Each documentation package includes multiple artifacts that address specific compliance requirements:
| Artifact | Content Source | EU AI Act Coverage |
|---|---|---|
| annex_iv.md | ZenML metadata + Jinja templates | Art. 11 (Technical Documentation) |
| model_card.md | Performance metrics + fairness analysis | Art. 13 (Transparency) |
| evaluation_results.yaml | Model evaluation step outputs | Art. 15 (Accuracy) |
| risk_scores.yaml | Risk assessment step results | Art. 9 (Risk Management) |
| git_info.md | Repository commit information | Art. 12 (Record-keeping) |
| sbom.json | Requirements.txt parsing | Art. 15 (Cybersecurity) |
| log_metadata.json | Pipeline execution logs | Art. 12 (Record-keeping) |
| README.md | Generated artifact index | Cross-article compliance mapping |
This automated approach eliminates the inconsistency and incompleteness that plague manual documentation processes. The system ensures documentation accurately reflects actual implementation since it’s generated directly from the same metadata that drives model training and deployment.

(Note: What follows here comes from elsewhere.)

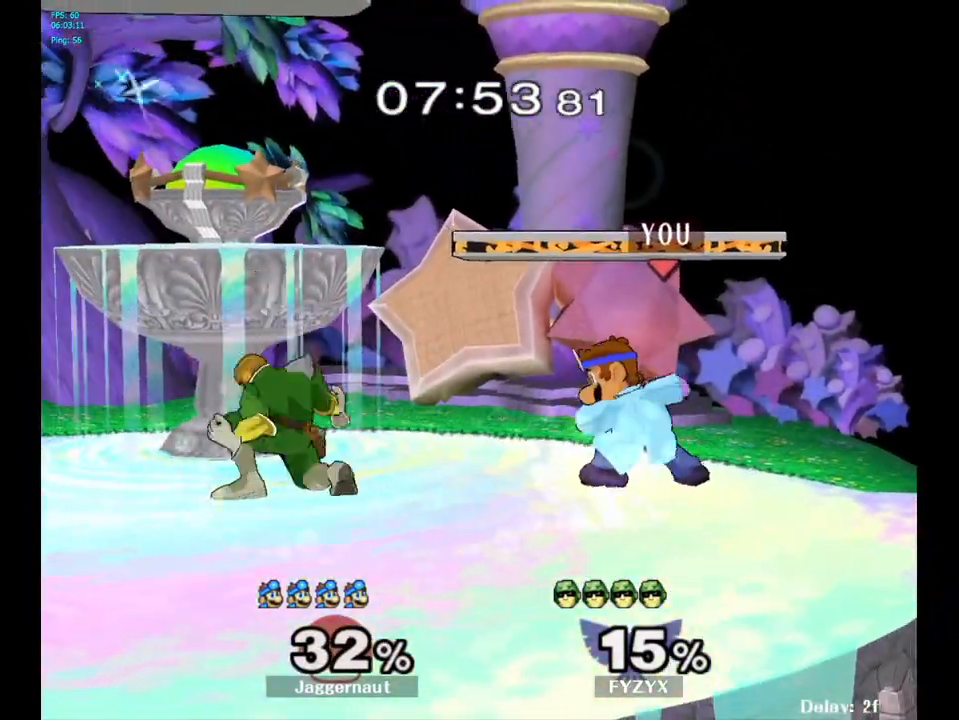
{"buttons": [], "left_stick": "center", "right_stick": "center", "events": [[17, "A", "up"], [150, "left_stick", "right"], [250, "left_stick", "left"], [283, "Y", "down"], [317, "Y", "up"], [350, "left_stick", "center"], [400, "A", "down"], [500, "A", "up"]]}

Benefits Beyond Compliance
While regulatory compliance is often perceived as a cost center, my experience implementing the EU AI Act requirements revealed several unexpected business benefits that extend far beyond regulatory checkbox exercises.
The documentation and validation requirements forced me to implement more rigorous testing protocols, resulting in models with better performance and reliability. Explicit fairness assessments led to more equitable predictions across demographic groups. Comprehensive validation procedures identified edge cases that might otherwise have been missed. Structured risk assessment practices helped prioritize model improvements based on actual impact and likelihood.

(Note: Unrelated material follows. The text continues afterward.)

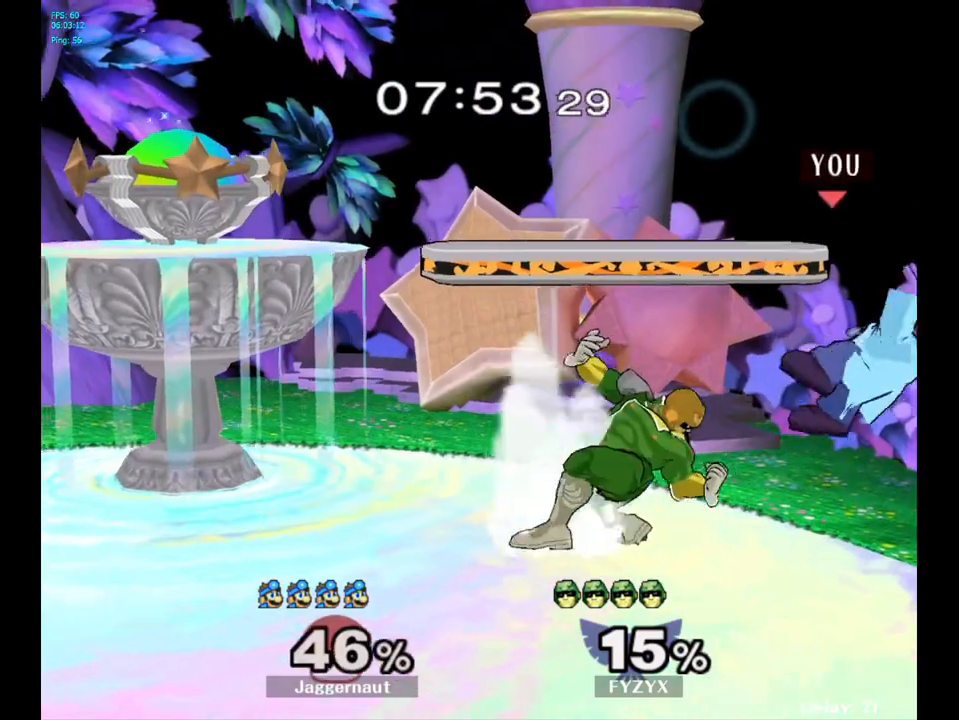
{"buttons": [], "left_stick": "left", "right_stick": "center", "events": [[267, "left_stick", "left"]]}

The Competitive Advantage of Compliance-Ready Infrastructure
The EU AI Act represents more than a regulatory burden. It’s an opportunity to build better AI systems. Organizations that approach compliance as an infrastructure challenge rather than a documentation exercise will discover that regulatory requirements become competitive advantages.
ZenML’s pipeline-based approach demonstrates how compliance can be embedded directly into development workflows, creating systems that are simultaneously more reliable, more transparent, and more trustworthy. As the AI Act’s implementation timeline advances, the organizations that build these capabilities now will be positioned to innovate confidently within the regulatory framework.
Although this project focused on the financial sector, similar approaches apply to other high-stakes domains like the energy sector, where regulators like Ofgem are rolling out new AI oversight guidelines.
Try It Yourself
You can explore the CreditScorer project and experiment with it by following these steps:
- Clone the project.
- Follow the setup and installation instructions detailed in the project's
READMEfile. - Run pipelines or launch the demo compliance dashboard:
streamlit run_dashboard.py
The included Streamlit app provides an interactive UI that provides real-time visibility into EU AI Act compliance status, a summary of current risk levels and compliance metrics, and a generated Annex IV documentation with export options.